== WORK ORDER ==
Convert the lines starting at the beginning of the records and ending with the line that contains "از آسیب‌های جدی" into a numbered list, both ends included and blank lines left out.

== Data excerpts ==
——
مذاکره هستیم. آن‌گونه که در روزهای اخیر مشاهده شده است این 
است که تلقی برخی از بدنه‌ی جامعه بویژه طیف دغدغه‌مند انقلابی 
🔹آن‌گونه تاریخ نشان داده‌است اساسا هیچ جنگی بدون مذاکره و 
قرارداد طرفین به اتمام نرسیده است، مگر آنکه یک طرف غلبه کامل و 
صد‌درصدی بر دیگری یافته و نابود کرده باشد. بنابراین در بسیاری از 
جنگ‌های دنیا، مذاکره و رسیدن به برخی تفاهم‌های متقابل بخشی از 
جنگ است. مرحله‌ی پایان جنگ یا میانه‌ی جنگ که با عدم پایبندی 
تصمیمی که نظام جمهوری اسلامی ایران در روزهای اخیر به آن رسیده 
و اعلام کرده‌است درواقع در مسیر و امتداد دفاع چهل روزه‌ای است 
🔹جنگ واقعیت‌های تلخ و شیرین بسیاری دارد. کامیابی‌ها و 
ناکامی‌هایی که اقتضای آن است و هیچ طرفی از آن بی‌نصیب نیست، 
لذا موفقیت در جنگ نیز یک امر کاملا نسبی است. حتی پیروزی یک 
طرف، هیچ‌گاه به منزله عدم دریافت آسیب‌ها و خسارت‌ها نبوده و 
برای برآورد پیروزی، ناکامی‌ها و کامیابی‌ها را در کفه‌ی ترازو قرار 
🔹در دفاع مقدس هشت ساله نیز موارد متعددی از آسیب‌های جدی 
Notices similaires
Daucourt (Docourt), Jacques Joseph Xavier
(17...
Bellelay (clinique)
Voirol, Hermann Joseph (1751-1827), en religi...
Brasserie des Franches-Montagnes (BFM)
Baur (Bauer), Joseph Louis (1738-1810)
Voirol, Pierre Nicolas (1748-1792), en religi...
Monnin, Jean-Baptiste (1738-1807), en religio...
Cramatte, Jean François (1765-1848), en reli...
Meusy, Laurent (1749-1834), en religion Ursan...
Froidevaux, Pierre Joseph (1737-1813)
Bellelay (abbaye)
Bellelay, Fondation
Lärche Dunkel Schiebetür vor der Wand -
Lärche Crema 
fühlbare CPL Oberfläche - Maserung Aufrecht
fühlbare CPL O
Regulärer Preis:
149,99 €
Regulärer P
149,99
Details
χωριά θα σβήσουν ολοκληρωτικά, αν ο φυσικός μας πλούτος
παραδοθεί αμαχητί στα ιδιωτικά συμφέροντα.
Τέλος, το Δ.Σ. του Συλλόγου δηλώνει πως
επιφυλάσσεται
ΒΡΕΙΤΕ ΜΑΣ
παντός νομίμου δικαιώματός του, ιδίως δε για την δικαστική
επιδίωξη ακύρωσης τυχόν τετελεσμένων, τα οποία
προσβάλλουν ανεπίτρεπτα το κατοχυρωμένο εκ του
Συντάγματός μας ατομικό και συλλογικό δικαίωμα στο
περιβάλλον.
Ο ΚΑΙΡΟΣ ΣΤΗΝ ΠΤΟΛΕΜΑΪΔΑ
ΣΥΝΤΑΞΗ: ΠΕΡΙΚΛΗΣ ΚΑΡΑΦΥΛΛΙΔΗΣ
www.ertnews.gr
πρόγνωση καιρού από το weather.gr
——
== SOLVED PROBLEM ==
1. مذاکره هستیم. آن‌گونه که در روزهای اخیر مشاهده شده است این 
2. است که تلقی برخی از بدنه‌ی جامعه بویژه طیف دغدغه‌مند انقلابی 
3. 🔹آن‌گونه تاریخ نشان داده‌است اساسا هیچ جنگی بدون مذاکره و 
4. قرارداد طرفین به اتمام نرسیده است، مگر آنکه یک طرف غلبه کامل و 
5. صد‌درصدی بر دیگری یافته و نابود کرده باشد. بنابراین در بسیاری از 
6. جنگ‌های دنیا، مذاکره و رسیدن به برخی تفاهم‌های متقابل بخشی از 
7. جنگ است. مرحله‌ی پایان جنگ یا میانه‌ی جنگ که با عدم پایبندی 
8. تصمیمی که نظام جمهوری اسلامی ایران در روزهای اخیر به آن رسیده 
9. و اعلام کرده‌است درواقع در مسیر و امتداد دفاع چهل روزه‌ای است 
10. 🔹جنگ واقعیت‌های تلخ و شیرین بسیاری دارد. کامیابی‌ها و 
11. ناکامی‌هایی که اقتضای آن است و هیچ طرفی از آن بی‌نصیب نیست، 
12. لذا موفقیت در جنگ نیز یک امر کاملا نسبی است. حتی پیروزی یک 
13. طرف، هیچ‌گاه به منزله عدم دریافت آسیب‌ها و خسارت‌ها نبوده و 
14. برای برآورد پیروزی، ناکامی‌ها و کامیابی‌ها را در کفه‌ی ترازو قرار 
15. 🔹در دفاع مقدس هشت ساله نیز موارد متعددی از آسیب‌های جدی 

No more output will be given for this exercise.